The Banking and Currency Committee in its concluding statement called for the Government of Liberia to be more proactive, instead of reactive – as is now occurring.

“As we prepare this report, the Liberian dollar is trading at LD95 to US$1in some places; and one of the immediate contemplated stabilization steps is for the CBL to arrange for about US$5 million to buy back the surplus LDs and mitigate what is known as the ‘Gresham Effect,’ where a currency of less value tends to drive out that of the high value,” the Committee said.

The Committee, however, warned that the infusion of more US dollars to offset this effect is temporary, adding: “the foreign exchange unit, the USD, must be earned from a transactional source. With the current slump in the price of our foreign exchange earners, sooner rather than later, the stabilization effect will be defeated if nothing is done to maintain stability or even retain appreciation of the Liberian Dollar.”

In order to sustain a stable economic growth, the government will have to do strategic economic planning, and will have to engage and promote economic diversification.

“The nation’s dependency on enclave sector-led economic growth, anchored on export of largely irreplaceable commodities, can create panic and internal economic volatility by the slightest disturbance of an international economic stimulus.”

The Committee concluded that equal priority must therefore be given to infrastructural and industrial development –infrastructure that will provide the multiplying effect for the production of the country’s consumables and reduce their import, thus reducing the flight of foreign exchange.

The Committee through its Chairman, Grand Gedeh County Senator A. Marshall Dennis, then recommended that the Bill presently in the Committee Room of the Senate, regarding the introduction of the single currency regime, be reviewed by the Senate plenary and passed into law as a mitigating factor for depreciation in the value of the Liberian Dollar.

“Liberia is the only country presently in the sub-region, if not the entire continent of Africa, that has a dual currency regime and with the worst economic status on the globe,” they noted.

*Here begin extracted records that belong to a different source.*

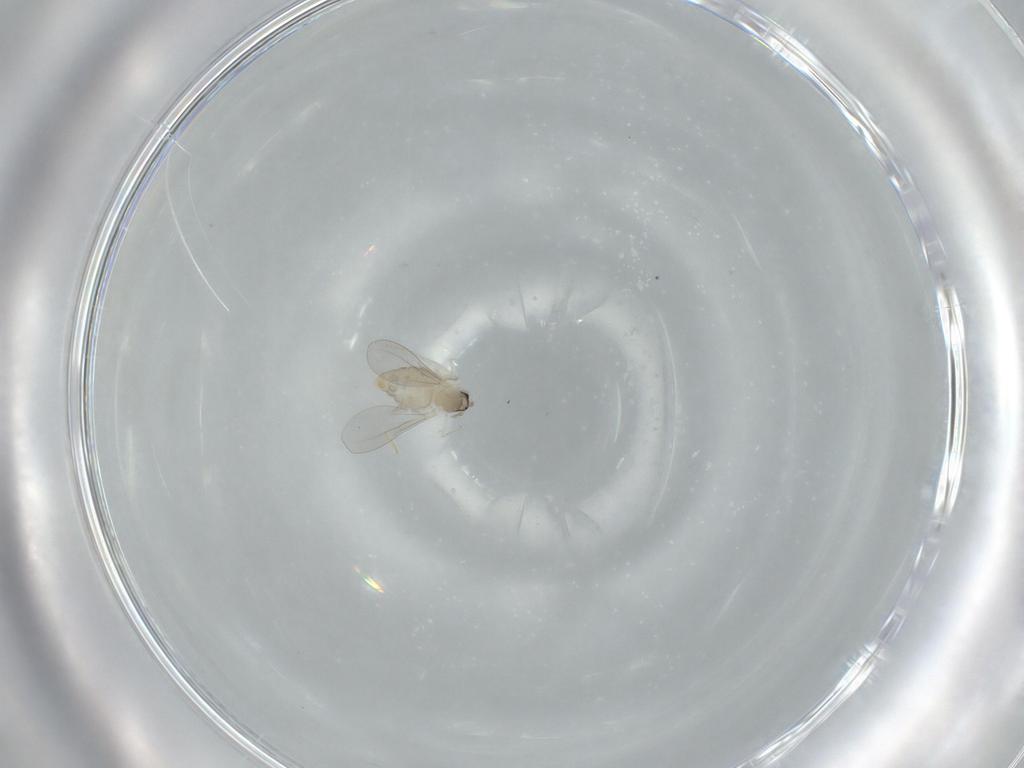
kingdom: Animalia
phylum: Arthropoda
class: Insecta
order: Diptera
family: Cecidomyiidae
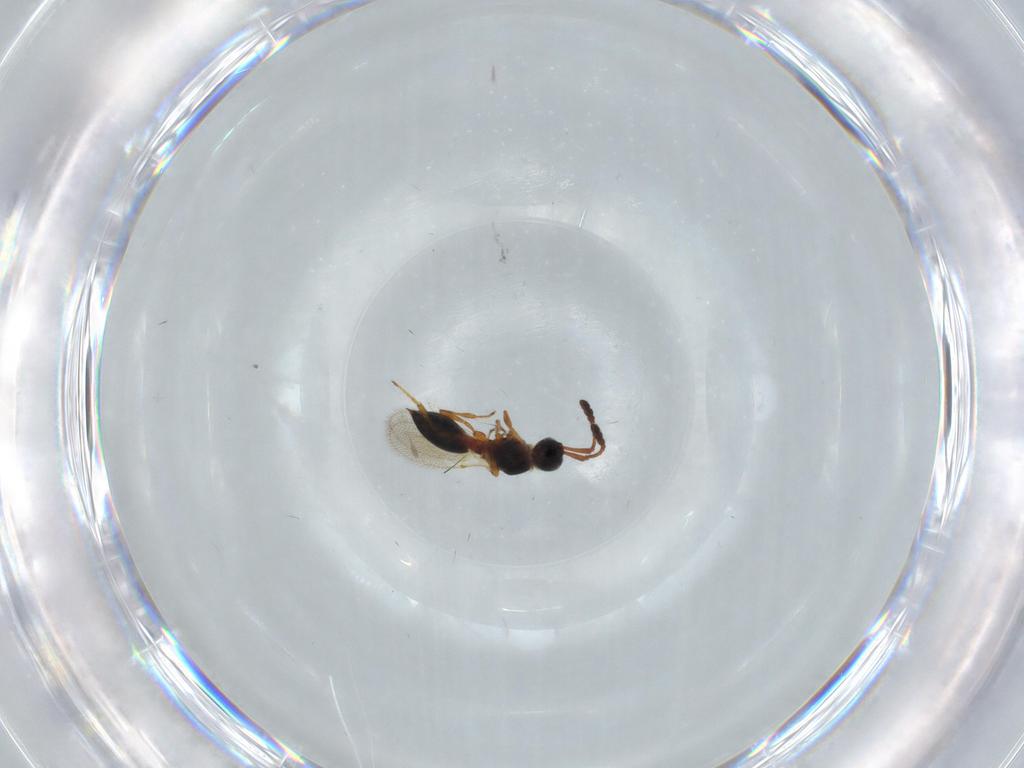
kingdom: Animalia
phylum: Arthropoda
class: Insecta
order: Hymenoptera
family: Diapriidae
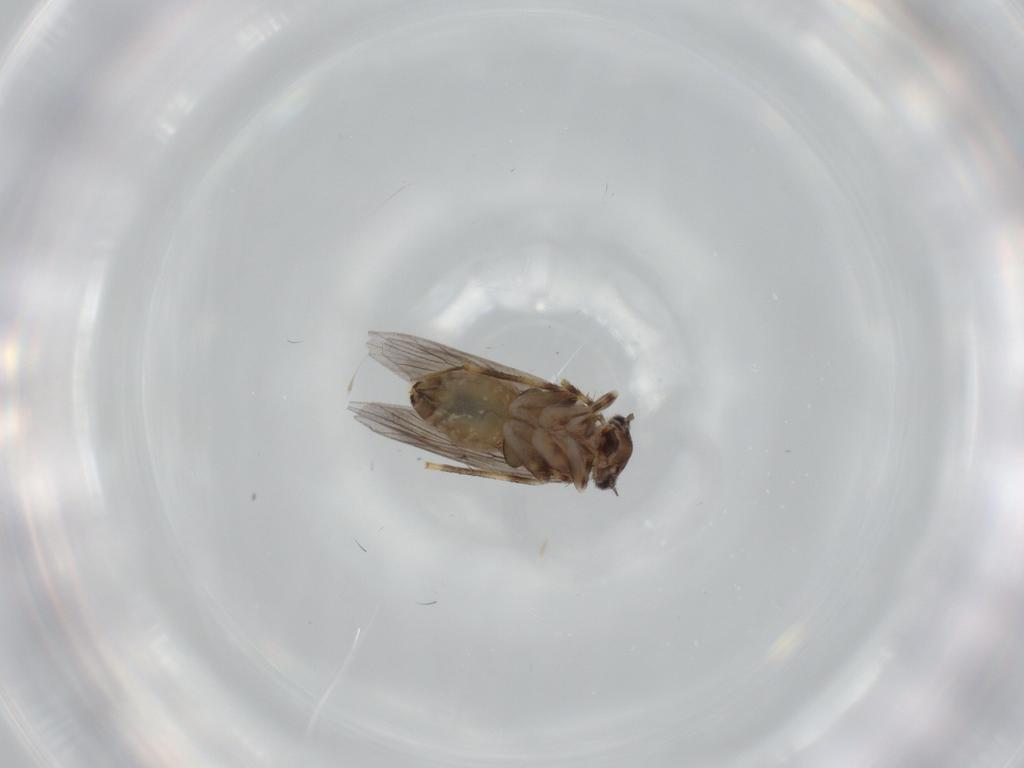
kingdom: Animalia
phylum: Arthropoda
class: Insecta
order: Psocodea
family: Lepidopsocidae
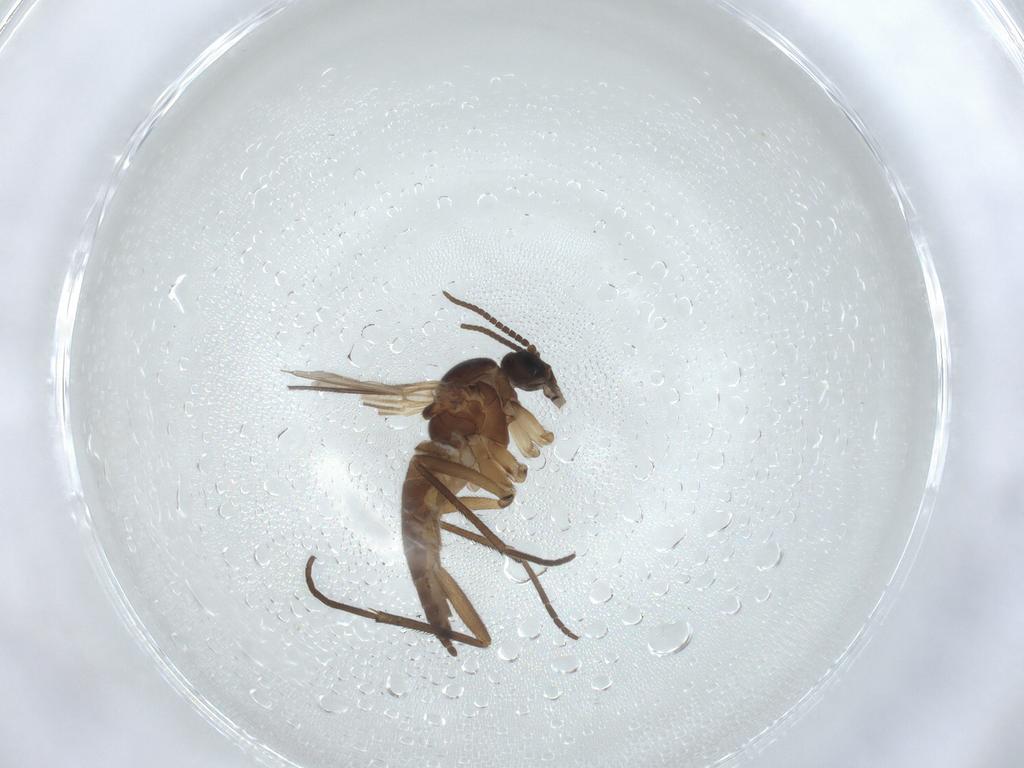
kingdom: Animalia
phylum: Arthropoda
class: Insecta
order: Diptera
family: Sciaridae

The Committee’s recommendation also cautioned that the CBL be continuously mindful of the necessity to solve the liquidity problem as the country enters the festive season; and suggested that the Bank do a comprehensive briefing to the Committee on Banking System and advise a means by which hoarders will be compelled to return that amount into the banking system for proper accountability.

The Committee further recommended that CBL present a comprehensive audited financial statement with all notes attached to prepare the plenary through its committee to help take steps necessary to improve the economic situation, especially the increase in the exchange rate between the Liberian dollar and the United States dollar.

It can be recalled that Grand Bassa County Senator Nyonblee Karnga Lawrence on June 20, 2016, wrote the Senate on the high speed depreciation of the Liberian dollar, and requested Senate plenary to invite the relevant authorities for hearings.